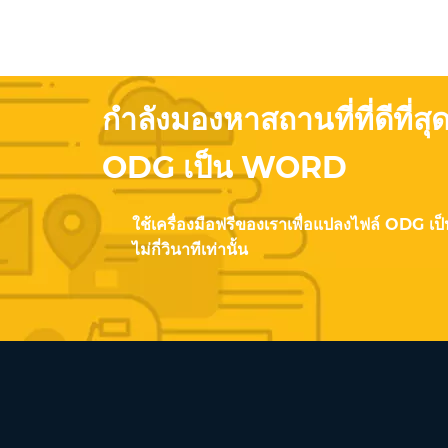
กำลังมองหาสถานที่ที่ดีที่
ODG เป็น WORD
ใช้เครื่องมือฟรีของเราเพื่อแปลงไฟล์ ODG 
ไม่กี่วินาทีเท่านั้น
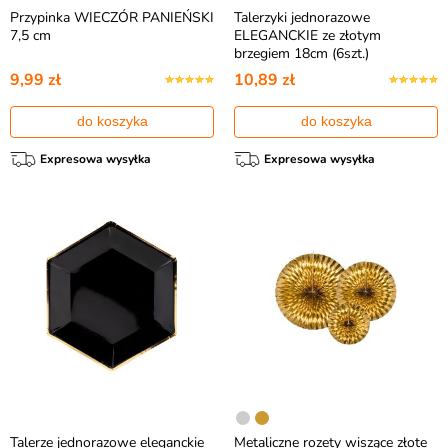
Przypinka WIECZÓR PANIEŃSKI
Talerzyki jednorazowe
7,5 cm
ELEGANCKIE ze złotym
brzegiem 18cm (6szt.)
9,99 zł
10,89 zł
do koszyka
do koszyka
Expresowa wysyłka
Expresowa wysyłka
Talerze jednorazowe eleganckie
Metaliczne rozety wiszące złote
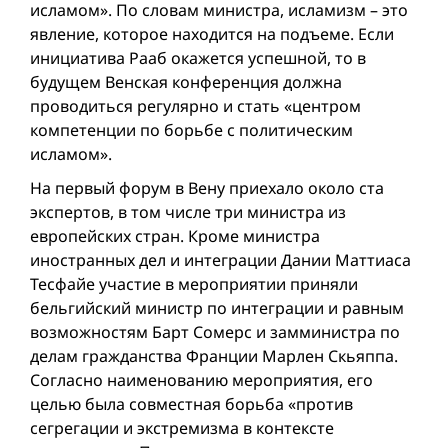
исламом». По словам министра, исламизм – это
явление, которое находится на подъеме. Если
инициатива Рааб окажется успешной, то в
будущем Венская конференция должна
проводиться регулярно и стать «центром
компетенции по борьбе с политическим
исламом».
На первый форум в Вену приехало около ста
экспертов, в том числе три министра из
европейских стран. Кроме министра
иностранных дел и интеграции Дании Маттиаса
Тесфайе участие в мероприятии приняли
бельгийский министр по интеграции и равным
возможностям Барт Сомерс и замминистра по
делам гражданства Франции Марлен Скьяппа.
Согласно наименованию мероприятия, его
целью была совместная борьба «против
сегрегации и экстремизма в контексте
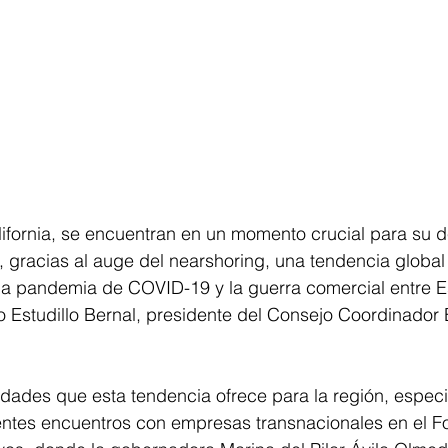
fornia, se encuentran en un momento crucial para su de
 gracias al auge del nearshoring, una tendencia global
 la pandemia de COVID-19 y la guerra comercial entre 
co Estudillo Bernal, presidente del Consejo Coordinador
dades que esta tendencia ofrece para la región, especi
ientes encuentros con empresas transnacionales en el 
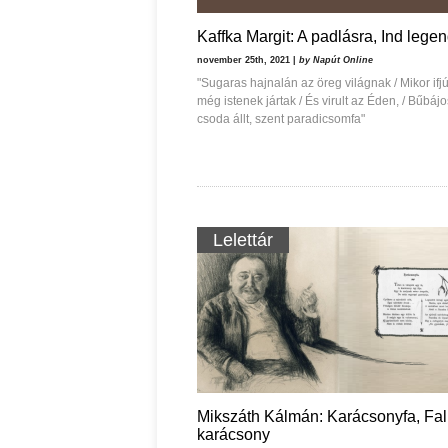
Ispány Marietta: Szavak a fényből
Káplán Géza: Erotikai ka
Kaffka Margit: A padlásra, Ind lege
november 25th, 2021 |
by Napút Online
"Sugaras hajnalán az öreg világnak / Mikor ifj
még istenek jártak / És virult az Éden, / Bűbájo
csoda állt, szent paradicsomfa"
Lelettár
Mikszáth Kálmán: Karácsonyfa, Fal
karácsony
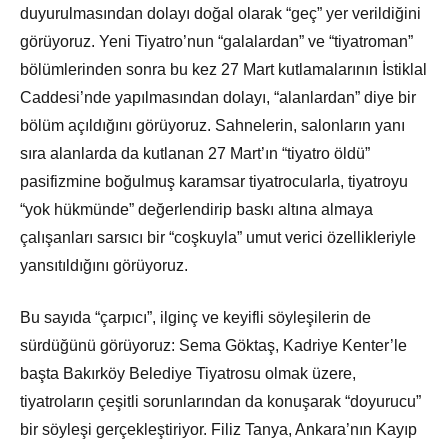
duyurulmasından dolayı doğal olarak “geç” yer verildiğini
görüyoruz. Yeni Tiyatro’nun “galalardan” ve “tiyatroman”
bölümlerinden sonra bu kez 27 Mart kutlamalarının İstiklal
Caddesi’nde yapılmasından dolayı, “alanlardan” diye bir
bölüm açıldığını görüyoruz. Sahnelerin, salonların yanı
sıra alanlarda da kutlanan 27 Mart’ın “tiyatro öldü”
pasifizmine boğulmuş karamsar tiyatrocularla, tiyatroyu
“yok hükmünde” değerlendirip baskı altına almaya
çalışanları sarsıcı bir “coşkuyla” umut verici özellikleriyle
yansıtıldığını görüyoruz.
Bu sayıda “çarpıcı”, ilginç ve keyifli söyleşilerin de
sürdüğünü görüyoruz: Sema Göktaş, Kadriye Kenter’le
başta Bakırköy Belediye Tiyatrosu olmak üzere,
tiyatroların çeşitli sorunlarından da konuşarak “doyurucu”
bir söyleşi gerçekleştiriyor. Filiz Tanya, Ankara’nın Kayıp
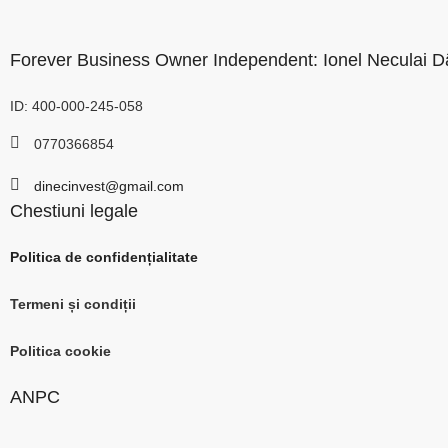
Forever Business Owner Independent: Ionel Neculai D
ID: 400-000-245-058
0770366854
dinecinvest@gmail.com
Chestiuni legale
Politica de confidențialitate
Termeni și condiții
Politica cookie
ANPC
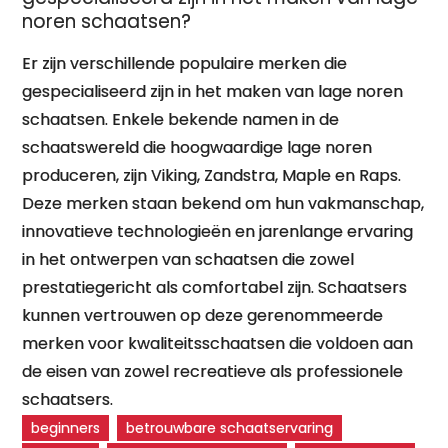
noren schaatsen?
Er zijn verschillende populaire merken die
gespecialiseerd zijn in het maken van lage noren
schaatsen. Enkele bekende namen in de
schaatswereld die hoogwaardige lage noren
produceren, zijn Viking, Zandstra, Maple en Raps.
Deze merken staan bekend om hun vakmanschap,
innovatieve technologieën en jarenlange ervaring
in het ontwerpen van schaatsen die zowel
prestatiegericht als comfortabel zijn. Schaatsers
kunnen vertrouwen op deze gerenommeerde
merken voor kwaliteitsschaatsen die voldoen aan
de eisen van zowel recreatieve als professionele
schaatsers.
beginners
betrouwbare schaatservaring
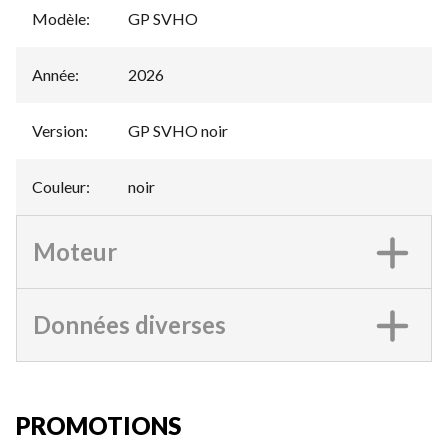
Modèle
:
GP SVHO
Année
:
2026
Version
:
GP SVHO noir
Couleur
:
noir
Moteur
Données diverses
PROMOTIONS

◆ ◆ ◆ ◆ ◆ ◆ ◆

_EXERCISE BRIEF_
Repeat the listing above exactly, with no pictures.

_TASK OUTPUT_
กำลังมองหาสถานที่ที่ดีที่
ODG เป็น WORD
ใช้เครื่องมือฟรีของเราเพื่อแปลงไฟล์ ODG 
ไม่กี่วินาทีเท่านั้น
Przypinka WIECZÓR PANIEŃSKI
Talerzyki jednorazowe
7,5 cm
ELEGANCKIE ze złotym
brzegiem 18cm (6szt.)
9,99 zł
10,89 zł
do koszyka
do koszyka
Expresowa wysyłka
Expresowa wysyłka
Talerze jednorazowe eleganckie
Metaliczne rozety wiszące złote
исламом». По словам министра, исламизм – это
явление, которое находится на подъеме. Если
инициатива Рааб окажется успешной, то в
будущем Венская конференция должна
проводиться регулярно и стать «центром
компетенции по борьбе с политическим
исламом».
На первый форум в Вену приехало около ста
экспертов, в том числе три министра из
европейских стран. Кроме министра
иностранных дел и интеграции Дании Маттиаса
Тесфайе участие в мероприятии приняли
бельгийский министр по интеграции и равным
возможностям Барт Сомерс и замминистра по
делам гражданства Франции Марлен Скьяппа.
Согласно наименованию мероприятия, его
целью была совместная борьба «против
сегрегации и экстремизма в контексте
fornia, se encuentran en un momento crucial para su de
 gracias al auge del nearshoring, una tendencia global
 la pandemia de COVID-19 y la guerra comercial entre 
co Estudillo Bernal, presidente del Consejo Coordinador
dades que esta tendencia ofrece para la región, especi
ientes encuentros con empresas transnacionales en el 
Ispány Marietta: Szavak a fényből
Káplán Géza: Erotikai ka
Kaffka Margit: A padlásra, Ind lege
november 25th, 2021 |
by Napút Online
"Sugaras hajnalán az öreg világnak / Mikor ifj
még istenek jártak / És virult az Éden, / Bűbájo
csoda állt, szent paradicsomfa"
Lelettár
Mikszáth Kálmán: Karácsonyfa, Fal
karácsony
duyurulmasından dolayı doğal olarak “geç” yer verildiğini
görüyoruz. Yeni Tiyatro’nun “galalardan” ve “tiyatroman”
bölümlerinden sonra bu kez 27 Mart kutlamalarının İstiklal
Caddesi’nde yapılmasından dolayı, “alanlardan” diye bir
bölüm açıldığını görüyoruz. Sahnelerin, salonların yanı
sıra alanlarda da kutlanan 27 Mart’ın “tiyatro öldü”
pasifizmine boğulmuş karamsar tiyatrocularla, tiyatroyu
“yok hükmünde” değerlendirip baskı altına almaya
çalışanları sarsıcı bir “coşkuyla” umut verici özellikleriyle
yansıtıldığını görüyoruz.
Bu sayıda “çarpıcı”, ilginç ve keyifli söyleşilerin de
sürdüğünü görüyoruz: Sema Göktaş, Kadriye Kenter’le
başta Bakırköy Belediye Tiyatrosu olmak üzere,
tiyatroların çeşitli sorunlarından da konuşarak “doyurucu”
bir söyleşi gerçekleştiriyor. Filiz Tanya, Ankara’nın Kayıp
Forever Business Owner Independent: Ionel Neculai D
ID: 400-000-245-058
0770366854
dinecinvest@gmail.com
Chestiuni legale
Politica de confidențialitate
Termeni și condiții
Politica cookie
ANPC
noren schaatsen?
Er zijn verschillende populaire merken die
gespecialiseerd zijn in het maken van lage noren
schaatsen. Enkele bekende namen in de
schaatswereld die hoogwaardige lage noren
produceren, zijn Viking, Zandstra, Maple en Raps.
Deze merken staan bekend om hun vakmanschap,
innovatieve technologieën en jarenlange ervaring
in het ontwerpen van schaatsen die zowel
prestatiegericht als comfortabel zijn. Schaatsers
kunnen vertrouwen op deze gerenommeerde
merken voor kwaliteitsschaatsen die voldoen aan
de eisen van zowel recreatieve als professionele
schaatsers.
beginners
betrouwbare schaatservaring
Modèle
:
GP SVHO
Année
:
2026
Version
:
GP SVHO noir
Couleur
:
noir
Moteur
Données diverses
PROMOTIONS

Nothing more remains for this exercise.